Department of Microbiology and Center for RNA Biology, The Ohio State University, 318 West 12th Avenue, Columbus, Ohio 43210, USA.
Nat Microbiol. 2017 Aug 24;2:17117. doi: 10.1038/nmicrobiol.2017.117.
Faithful translation of mRNA into the corresponding polypeptide is a complex multistep process, requiring accurate amino acid selection, transfer RNA (tRNA) charging and mRNA decoding on the ribosome. Key players in this process are aminoacyl-tRNA synthetases (aaRSs), which not only catalyse the attachment of cognate amino acids to their respective tRNAs, but also selectively hydrolyse incorrectly activated non-cognate amino acids and/or misaminoacylated tRNAs. This aaRS proofreading provides quality control checkpoints that exclude non-cognate amino acids during translation, and in so doing helps to prevent the formation of an aberrant proteome. However, despite the intrinsic need for high accuracy during translation, and the widespread evolutionary conservation of aaRS proofreading pathways, requirements for translation quality control vary depending on cellular physiology and changes in growth conditions, and translation errors are not always detrimental. Recent work has demonstrated that mistranslation can also be beneficial to cells, and some organisms have selected for a higher degree of mistranslation than others. The aims of this Review Article are to summarize the known mechanisms of protein translational fidelity and explore the diversity and impact of mistranslation events as a potentially beneficial response to environmental and cellular stress.

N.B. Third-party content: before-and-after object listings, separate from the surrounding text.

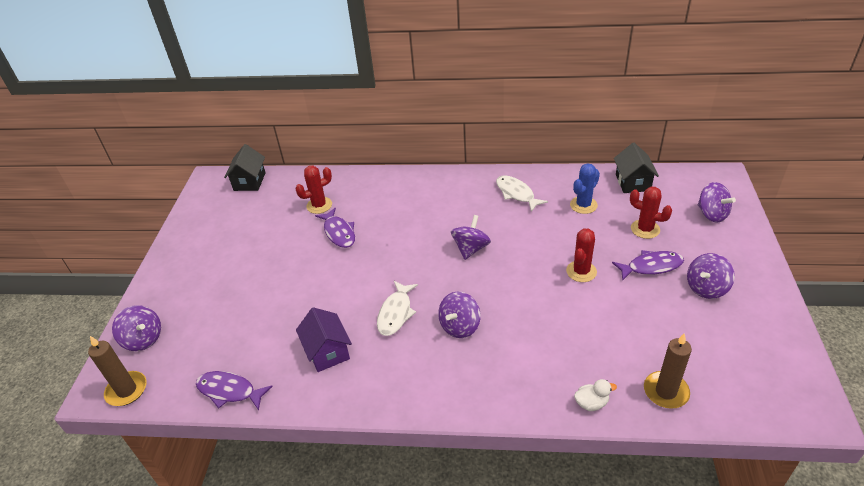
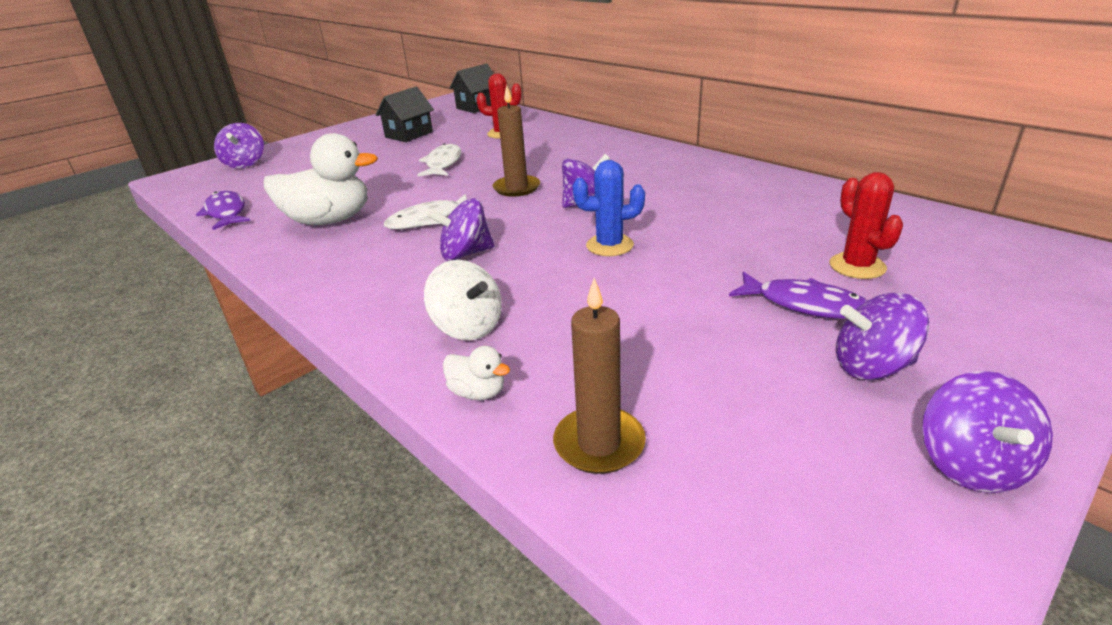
camera: 40 degrees right, 10 degrees down
brown candle [88,336,147,406] -> brown candle moved to [493,85,540,197]
purple house [296,307,352,372] -> white duck [264,133,378,225]
purple fish [315,208,355,248] -> none
white fish [496,176,548,212] -> white fish moved to [417,143,461,176]
red cactus [566,228,597,282] -> none
blue cactus [570,163,600,214] -> blue cactus moved to [573,160,645,256]
black house [614,143,659,193] -> black house moved to [376,87,434,142]
purple spinning top [698,182,736,223] -> purple spinning top moved to [922,371,1053,493]
none -> white spinning top [424,260,502,340]

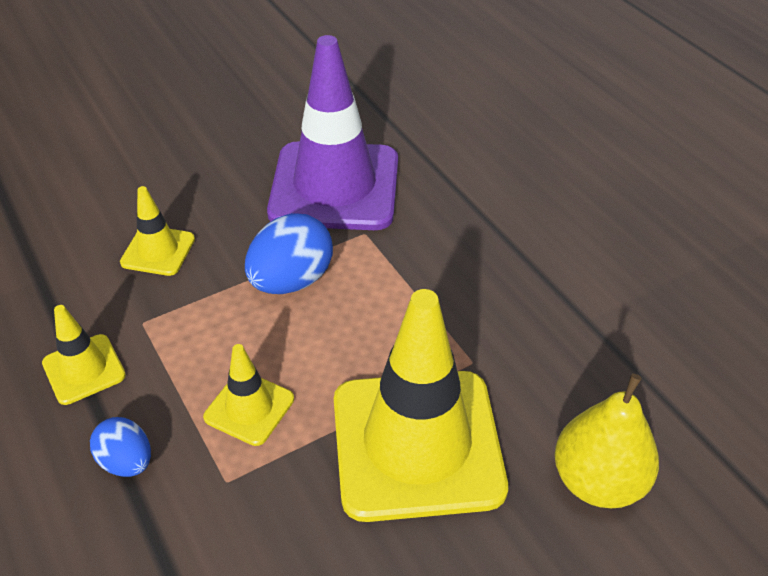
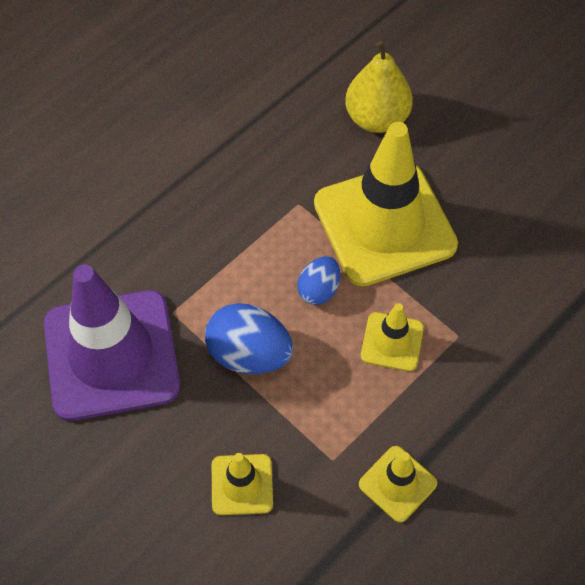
camera: 105 degrees left, 15 degrees up
blue egg [90,417,151,477] -> blue egg moved to [298,256,340,305]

将 mRNA 准确翻译成相应的多肽是一个复杂的多步骤过程,需要在核糖体上准确选择氨基酸、tRNA(转移 RNA)加载和 mRNA 解码。该过程的关键参与者是氨酰-tRNA 合成酶(aaRS),它不仅催化相应氨基酸与各自 tRNA 的连接,还选择性地水解不正确激活的非对应氨基酸和/或错误氨酰化的 tRNA。这种 aaRS 校对提供了质量控制检查点,可在翻译过程中排除非对应氨基酸,从而有助于防止异常蛋白质组的形成。然而,尽管翻译过程中需要高度的准确性,并且 aaRS 校对途径广泛存在进化上的保守性,但翻译质量控制的要求取决于细胞生理学和生长条件的变化,而且翻译错误并不总是有害的。最近的工作表明,错译也可能对细胞有益,并且一些生物体比其他生物体选择了更高程度的错译。本文综述的目的是总结蛋白质翻译保真度的已知机制,并探讨错译事件的多样性和影响,将其作为对环境和细胞应激的一种潜在有益反应。